Speaker: | Shachar Lovett, University of California San Diego |

Related Webpage: | http://cseweb.ucsd.edu/~slovett/home.html |

Location: | 1147 MSB |

Start time: | Mon, May 14 2018, 3:10PM |

A question arising in the study of codes for distributed storage is the following combinatorial/algebraic problem. Let A be a k x n matrix (k less than n). Some of the elements of A are set to 0, while the rest are left empty. The goal is to fill the non-zero elements of A with field elements from some finite field F_q, such that all k x k minors of A that can potentially be nonsingular, will be nonsingular. The main question is: what is the minimal field size needed to achieve that?

A simple probabilistic argument shows that field of size {n choose k} is always sufficient.
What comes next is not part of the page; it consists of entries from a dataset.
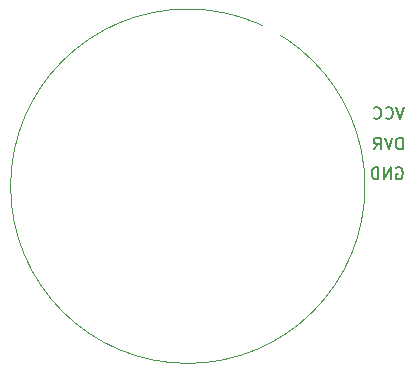
<source format=gbo>
G04 #@! TF.GenerationSoftware,KiCad,Pcbnew,(6.0.1-0)*
G04 #@! TF.CreationDate,2022-01-17T01:44:42+01:00*
G04 #@! TF.ProjectId,f_buzzer,665f6275-7a7a-4657-922e-6b696361645f,rev?*
G04 #@! TF.SameCoordinates,Original*
G04 #@! TF.FileFunction,Legend,Bot*
G04 #@! TF.FilePolarity,Positive*
%FSLAX46Y46*%
G04 Gerber Fmt 4.6, Leading zero omitted, Abs format (unit mm)*
G04 Created by KiCad (PCBNEW (6.0.1-0)) date 2022-01-17 01:44:42*
%MOMM*%
%LPD*%
G01*
G04 APERTURE LIST*
%ADD10C,0.150000*%
%ADD11C,0.120000*%
%ADD12O,1.500000X9.000000*%
%ADD13C,1.524000*%
%ADD14R,1.700000X1.700000*%
%ADD15O,1.700000X1.700000*%
%ADD16O,1.500000X13.000000*%
G04 APERTURE END LIST*
D10*
X179391904Y-90810000D02*
X179487142Y-90762380D01*
X179630000Y-90762380D01*
X179772857Y-90810000D01*
X179868095Y-90905238D01*
X179915714Y-91000476D01*
X179963333Y-91190952D01*
X179963333Y-91333809D01*
X179915714Y-91524285D01*
X179868095Y-91619523D01*
X179772857Y-91714761D01*
X179630000Y-91762380D01*
X179534761Y-91762380D01*
X179391904Y-91714761D01*
X179344285Y-91667142D01*
X179344285Y-91333809D01*
X179534761Y-91333809D01*
X178915714Y-91762380D02*
X178915714Y-90762380D01*
X178344285Y-91762380D01*
X178344285Y-90762380D01*
X177868095Y-91762380D02*
X177868095Y-90762380D01*
X177630000Y-90762380D01*
X177487142Y-90810000D01*
X177391904Y-90905238D01*
X177344285Y-91000476D01*
X177296666Y-91190952D01*
X177296666Y-91333809D01*
X177344285Y-91524285D01*
X177391904Y-91619523D01*
X177487142Y-91714761D01*
X177630000Y-91762380D01*
X177868095Y-91762380D01*
X180073333Y-85642380D02*
X179740000Y-86642380D01*
X179406666Y-85642380D01*
X178501904Y-86547142D02*
X178549523Y-86594761D01*
X178692380Y-86642380D01*
X178787619Y-86642380D01*
X178930476Y-86594761D01*
X179025714Y-86499523D01*
X179073333Y-86404285D01*
X179120952Y-86213809D01*
X179120952Y-86070952D01*
X179073333Y-85880476D01*
X179025714Y-85785238D01*
X178930476Y-85690000D01*
X178787619Y-85642380D01*
X178692380Y-85642380D01*
X178549523Y-85690000D01*
X178501904Y-85737619D01*
X177501904Y-86547142D02*
X177549523Y-86594761D01*
X177692380Y-86642380D01*
X177787619Y-86642380D01*
X177930476Y-86594761D01*
X178025714Y-86499523D01*
X178073333Y-86404285D01*
X178120952Y-86213809D01*
X178120952Y-86070952D01*
X178073333Y-85880476D01*
X178025714Y-85785238D01*
X177930476Y-85690000D01*
X177787619Y-85642380D01*
X177692380Y-85642380D01*
X177549523Y-85690000D01*
X177501904Y-85737619D01*
X179930476Y-89232380D02*
X179930476Y-88232380D01*
X179692380Y-88232380D01*
X179549523Y-88280000D01*
X179454285Y-88375238D01*
X179406666Y-88470476D01*
X179359047Y-88660952D01*
X179359047Y-88803809D01*
X179406666Y-88994285D01*
X179454285Y-89089523D01*
X179549523Y-89184761D01*
X179692380Y-89232380D01*
X179930476Y-89232380D01*
X179073333Y-88232380D02*
X178740000Y-89232380D01*
X178406666Y-88232380D01*
X177501904Y-89232380D02*
X177835238Y-88756190D01*
X178073333Y-89232380D02*
X178073333Y-88232380D01*
X177692380Y-88232380D01*
X177597142Y-88280000D01*
X177549523Y-88327619D01*
X177501904Y-88422857D01*
X177501904Y-88565714D01*
X177549523Y-88660952D01*
X177597142Y-88708571D01*
X177692380Y-88756190D01*
X178073333Y-88756190D01*
D11*
X176740000Y-92350000D02*
G75*
G03*
X176740000Y-92350000I-15000000J0D01*
G01*
%LPC*%
D12*
X168820000Y-82850000D03*
X168810000Y-93490000D03*
D13*
X131035000Y-108365000D03*
X128495000Y-105825000D03*
X125955000Y-108365000D03*
D14*
X181570000Y-86230000D03*
D15*
X181570000Y-88770000D03*
X181570000Y-91310000D03*
D16*
X161740000Y-85020000D03*
X161740000Y-99680000D03*
M02*

</source>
However, it could potentially be much smaller. For example, if A has no zeros, then the Reed-Solomon codes (that is, Vandermonde matrices) satisfy the requirements, and exist over fields of size >=n.

The second result is based on a joint work with Daniel Kane and Sankeerth Rao.

I will describe two results:

1. Assume that A has so few zeros, so that any k x k minor can potentially be nonsingular. There is a nice combinatorial condition which characterizes this case. Dau et al. conjectured that in this case, there are "algebraic" constructions over small fields with the prescribed zeros. I will prove this conjecture.

2. In a few cases, we know how to prove the no "algebraic" construction exists, in the sense that an exponential field size is necessary. I will describe such a case, where the proof has surprising relations to the chromatic number of the Birkhoff polytope.

Papers:

https://arxiv.org/abs/1803.02523

https://arxiv.org/abs/1702.05773